In the mid-1980s, before most could envision the Soviet Union’s collapse, William F. Buckley, National Review publisher and conservative icon, observed that without its military the U.S.S.R. was “a third-world country, sort of an India of the North.” Buckley was prescient and deadly accurate, about the Soviets at least.
Three decades on, the news is filled with claims and fears that the Russia remnant of the Soviet Union is reclaiming super-power status, having “earned” it assisting Bashar al-Assad’s atrocities against Syrian civilians, reseizing Crimea from the former Ukrainian Socialist Republic, hacking America’s computers and meddling in our election.
Russia and its leader, Putin, appear to command the respect, applause and approval of America’s imminent leader.
In fact and truth Russia, following a decade of experimentation with press freedom, capitalism and free elections, is descending into third-world status and stature again. But for an old and diminished stockpile of nukes, Russia is becoming an elephantine version of North Korea – defining greatness in its ability to terrorize externally while impoverishing its people. The Russian economy’s near total reliance on oil and gas also reveals Russia becoming “sort of” a Venezuela of the North East. Unlike the Saudis who see the petrochemical handwriting fading on the wall, Russia can’t diversify with a chunk of Uber or other future technologies, because Western sanctions block most of that.
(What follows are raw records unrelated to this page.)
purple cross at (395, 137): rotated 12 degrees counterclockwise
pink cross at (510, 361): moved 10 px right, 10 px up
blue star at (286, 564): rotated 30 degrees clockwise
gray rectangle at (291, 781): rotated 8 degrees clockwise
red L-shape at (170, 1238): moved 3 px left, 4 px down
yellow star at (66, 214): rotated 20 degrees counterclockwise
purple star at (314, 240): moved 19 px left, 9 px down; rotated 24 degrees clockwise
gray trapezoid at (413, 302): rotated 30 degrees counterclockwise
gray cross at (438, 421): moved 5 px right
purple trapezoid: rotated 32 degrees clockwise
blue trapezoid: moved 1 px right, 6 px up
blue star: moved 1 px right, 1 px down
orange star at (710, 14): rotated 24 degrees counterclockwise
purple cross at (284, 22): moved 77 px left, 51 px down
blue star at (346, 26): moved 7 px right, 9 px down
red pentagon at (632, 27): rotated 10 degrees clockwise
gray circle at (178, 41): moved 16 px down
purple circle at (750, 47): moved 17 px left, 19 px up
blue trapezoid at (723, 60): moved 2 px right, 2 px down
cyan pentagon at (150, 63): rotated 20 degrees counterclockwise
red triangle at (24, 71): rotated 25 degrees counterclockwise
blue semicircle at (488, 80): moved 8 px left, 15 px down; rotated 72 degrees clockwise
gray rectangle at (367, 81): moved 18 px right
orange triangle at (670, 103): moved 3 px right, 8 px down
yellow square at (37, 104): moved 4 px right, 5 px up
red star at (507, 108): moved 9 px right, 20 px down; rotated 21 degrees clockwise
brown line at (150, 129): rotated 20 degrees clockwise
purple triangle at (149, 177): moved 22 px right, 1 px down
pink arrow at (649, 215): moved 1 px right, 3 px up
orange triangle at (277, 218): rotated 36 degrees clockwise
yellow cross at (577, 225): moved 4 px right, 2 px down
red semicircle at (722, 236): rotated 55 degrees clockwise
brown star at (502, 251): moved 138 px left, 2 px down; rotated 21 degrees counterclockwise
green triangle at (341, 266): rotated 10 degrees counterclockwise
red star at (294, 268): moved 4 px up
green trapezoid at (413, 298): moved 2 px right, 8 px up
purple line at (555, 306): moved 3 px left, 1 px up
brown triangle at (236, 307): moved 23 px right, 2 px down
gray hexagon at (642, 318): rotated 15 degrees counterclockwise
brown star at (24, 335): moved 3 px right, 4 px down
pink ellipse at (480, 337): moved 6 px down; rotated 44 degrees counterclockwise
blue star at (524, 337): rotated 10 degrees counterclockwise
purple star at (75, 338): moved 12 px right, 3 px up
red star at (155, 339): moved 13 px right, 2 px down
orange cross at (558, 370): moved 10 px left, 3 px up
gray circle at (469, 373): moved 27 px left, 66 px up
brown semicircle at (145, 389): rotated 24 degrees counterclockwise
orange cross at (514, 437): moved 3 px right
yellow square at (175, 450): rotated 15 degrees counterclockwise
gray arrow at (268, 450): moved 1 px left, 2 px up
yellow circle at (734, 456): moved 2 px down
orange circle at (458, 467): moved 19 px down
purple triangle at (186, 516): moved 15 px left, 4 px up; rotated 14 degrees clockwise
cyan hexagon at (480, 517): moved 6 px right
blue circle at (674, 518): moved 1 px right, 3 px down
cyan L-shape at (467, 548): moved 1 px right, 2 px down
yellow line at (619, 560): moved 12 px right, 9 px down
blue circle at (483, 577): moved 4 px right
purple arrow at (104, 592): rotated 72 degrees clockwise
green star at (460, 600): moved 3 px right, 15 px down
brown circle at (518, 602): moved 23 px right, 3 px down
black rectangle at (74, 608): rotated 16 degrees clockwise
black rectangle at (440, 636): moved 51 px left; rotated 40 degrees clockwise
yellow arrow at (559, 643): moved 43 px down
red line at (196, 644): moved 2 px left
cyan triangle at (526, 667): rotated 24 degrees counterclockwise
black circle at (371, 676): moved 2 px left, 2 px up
North Korea? Venezuela? Hyperbole? Over the past year the average Russian’s wage declined by 9.5 percent to less than $450 monthly – less than in Serbia or China. The steady shrinkage of the Russian economy, by virtually every measure, certainly has been exacerbated by declines in oil and gas prices and sanctions imposed by the U.S.A. and E.U. after the seizure of Crimea. But, the steady decline preceded those events and continued after oil prices began to rise. In the midst of Russia’s economic decline, its GDP fell 40 percent from 2013 to 2014. That compares with the United States’ steepest decline since the Great Depression, a two percent drop from 2008 to 2009 during the Great Recession. The relative sizes of the economies of the world’s only real superpower and the meddlesome wannabe are instructive. With a little more than twice its population our GDP is more than ten times Russia’s hydrocarbon dominated and backward looking one. The Russian people seem to understand this, as deaths outpace births and population relentlessly declines.
The only bright spot in the Russian economic outlook is a recent surge in military construction and expenditure. The nation of Tolstoy and Dostoyevsky of Prokofiev and Shostakovich of Lenin has devolved into a state that defines its greatness and power in external threats and disruption while its people become poorer and lose hope for the future.